Rain, rain and more rain. Good chance to catch up with the writing but would sooner be out listening to some music. I did go out around noon to get some lunch from the Verti Mart, a block down from us. Verti Mart is open 24 hours a day and the food is more that acceptable. Fried chicken, mashed potatoes and green beans. I have learned from experience that one meal here is two meals at home.
At 1;35 the rain finally relented and we are out, baby. A band that Wendy and I both like a lot, the Creole String Beans will be playing at an outdoor stage near the Old Mint, only ten minutes from us. The weather is still looking iffy. There is a large grassed area in front of the stage which reminds me of an old fashioned mid-winter footy ground. Mud, mud and more mud.

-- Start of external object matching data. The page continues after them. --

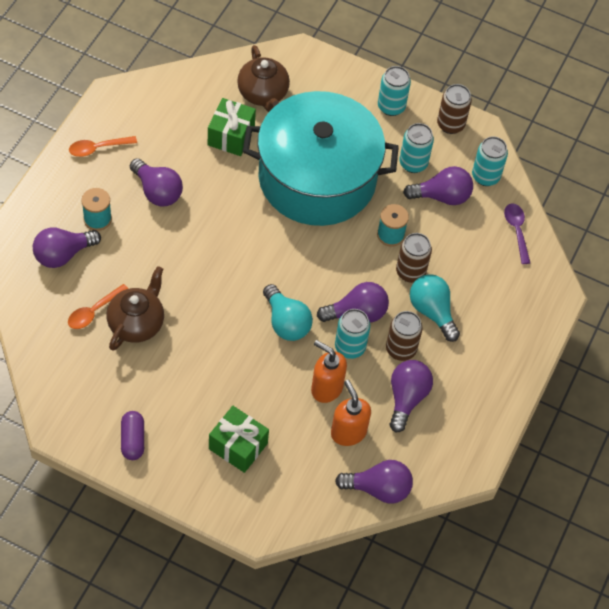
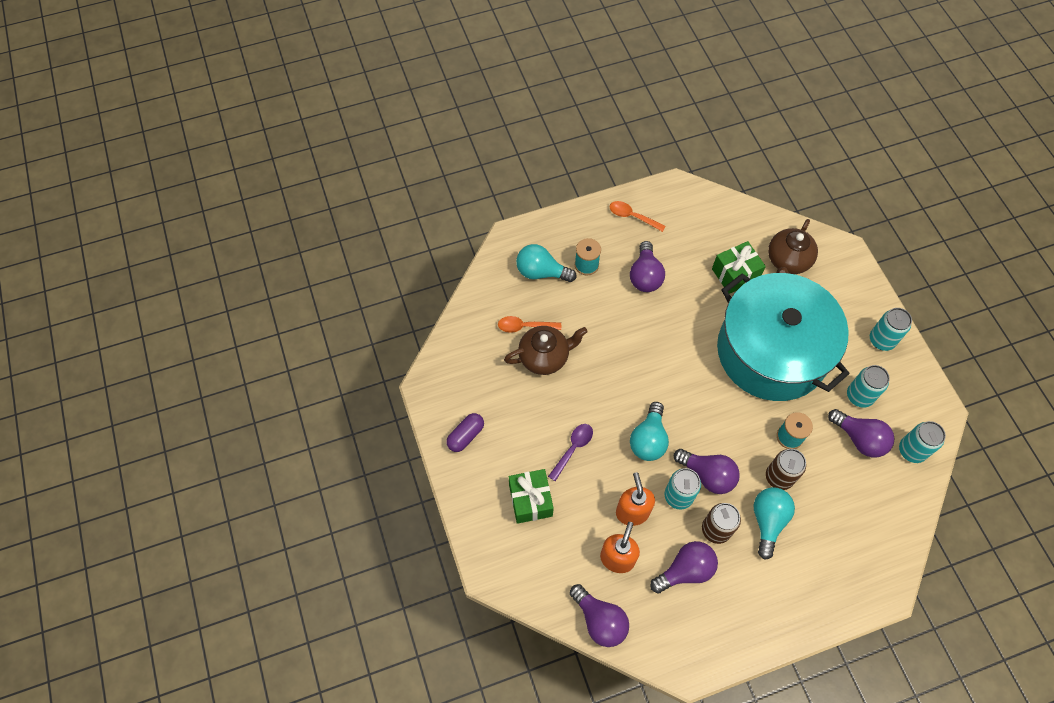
camera: 50 degrees right, 5 degrees up
purple light bulb [33,227,101,268] -> turquoise light bulb [516,244,576,282]
brown can [437,84,472,134] -> none
purple spoon [504,203,530,264] -> purple spoon moved to [548,424,593,481]

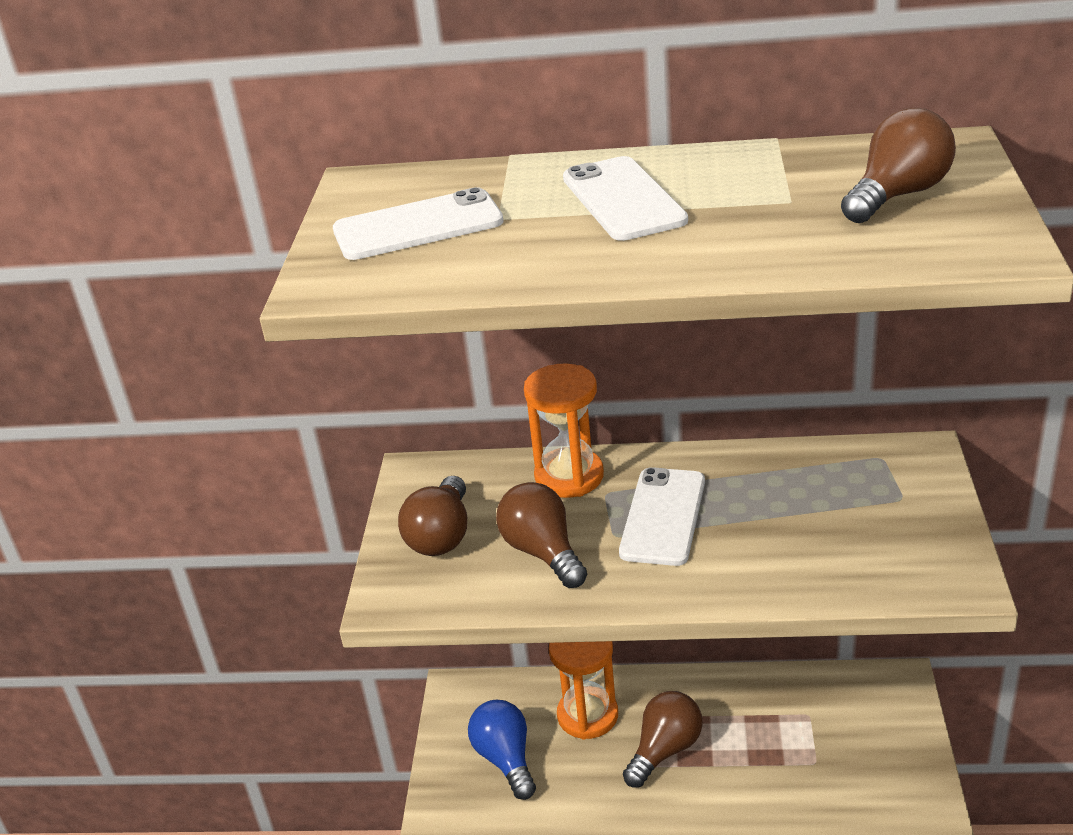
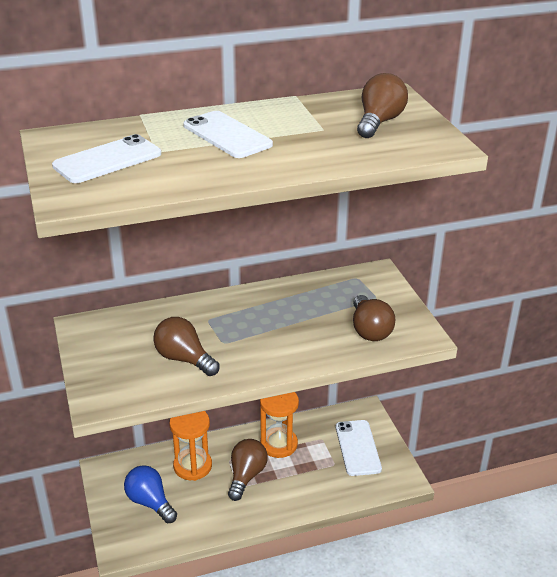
camera: 25 degrees left, 0 degrees up
brown light bulb [398,476,467,556] -> brown light bulb moved to [353,295,395,341]
orange hourglass [524,364,604,498] -> orange hourglass moved to [260,392,299,458]
white phone [619,467,705,566] -> white phone moved to [336,420,382,476]

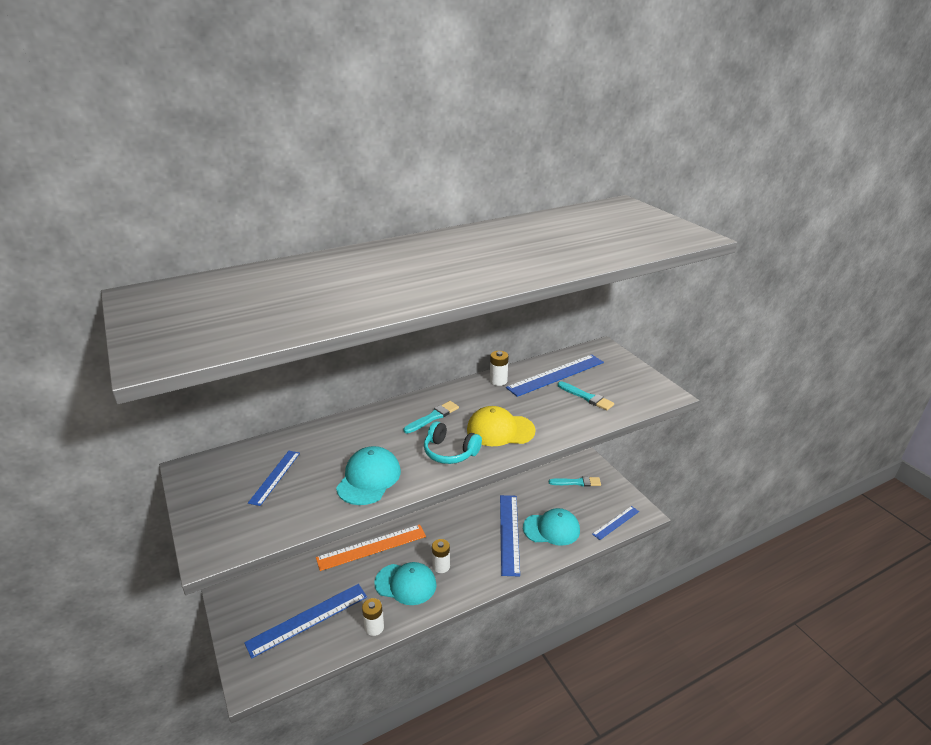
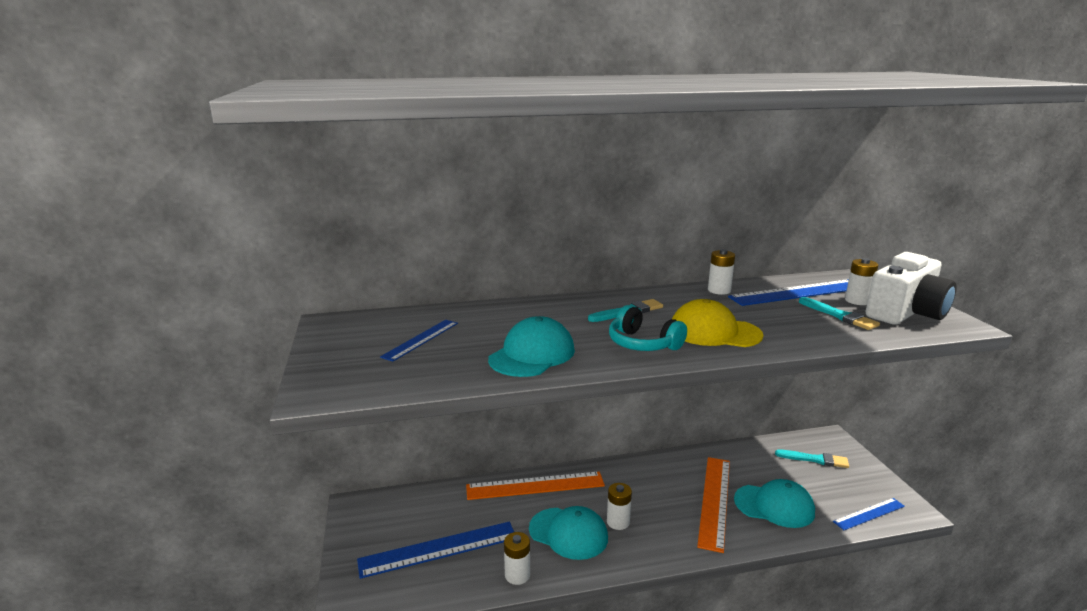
camera: 15 degrees right, 10 degrees down
blue ruler [500,495,520,576] -> orange ruler [697,457,730,553]
none -> white battery [845,258,878,305]
none -> white camera [866,252,957,325]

The Beans are a great party band, playing classic New Orleans R’n’B the likes of Fats Domino, Lee Dorsey, Professor Longhair and Smiley Lewis as well as some real good originals. The crowd gets involved with a bit of mud dancing. I went to get a Chardonnay for Wendy and the elderly lady said to me ‘you want a shot of what.’ She even asked me for I.D. which made me think she was taking some shots herself. After the Beans had finished we walked down to the Abita Stage (15 minute walk). Don’t you like it when you can walk out your front door and take a quick stroll to hear some of the finest music there is.
Kermit Ruffins & the Barbeque Swingers were in full flight by the time we got to the stage. Quick hello to Stew & Carol and off to get a beer. I had to get Kate to buy my Amber as I had no I.D. The authorities have cracked down and irrespective of how old you are you must have I.D. A light drizzle has set in and it looks like it is here to stay.
We headed over to the Tropical Island Hand Grenade Stage to catch a favourite band of mine. The Honey Island Swamp Band, great country driven rock a little like the Allman Brothers but definitely their own style. Excellent musicians and great songs (mostly originals). The Natchez is in dock and the huge Ocean Liner the Norwegian Dawn is pulling out of dock. What a sight to behold as it makes the huge right turn of the Mississippi. It looks like the river is taking the ship were it wants as it swings around.
I can see (being a semi-local) that the weather is closing in again. Time to make a move. We decided to have dinner at Cafe Maspero (Ian Fraser’s favourite ‘awlins bar). Kate has gone for the roast beef ‘po boy (poor man’s sandwich) with gravy on the side and Wendy and I share a fried oyster plate.
We headed back home in the rain, wet but not cold.